New Yorkers can expect the invasive spotted lanternfly — that residents have been encouraged to squash — to return to the city and resume destroying trees this summer, an entomologist said. 

Dr. Jessica Ware, an entomologist at the American Museum of Natural History, said in an interview with NY1 Saturday that the “Beat the Bug!” and “Stomp It Out” campaigns did not get rid of the pest. 

“They’re excellent hitchhikers so they still continue to spread and we expect them to be present again in high numbers,” Ware said. “So until there’s a biological control agent introduced, we’re probably going to expect them to stay here to stay, regardless of how many bugs you may have stomped on last year.” 

The decorative moth-like insect originated from China, feeds on a wide range of fruit and destroys ornamental and woody trees. 

The bug became a threat to the New York area last year because of the wide range of plants it fed on, which could potentially impact “the crops we love,” Ware said. 

Circular traps were tied around trees to help eliminate egg masses and adult bugs. 

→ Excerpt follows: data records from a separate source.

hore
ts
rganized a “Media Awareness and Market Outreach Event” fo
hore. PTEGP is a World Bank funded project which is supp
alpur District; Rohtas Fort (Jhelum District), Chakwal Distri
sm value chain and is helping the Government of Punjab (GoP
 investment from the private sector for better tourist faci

Ware said the mission is to control the spread of invasive species that tend to gravitate toward the New York port area every year. She is encouraging New Yorkers to stay alert. 

“You should still check your cars, check your homes for egg masses in particular which looks kind of like gray chewing gum or gray bits of cement that you might see stuck to surfaces,” Ware said. “Really the best way is to try and prevent them from going with you when you go on vacation this summer.”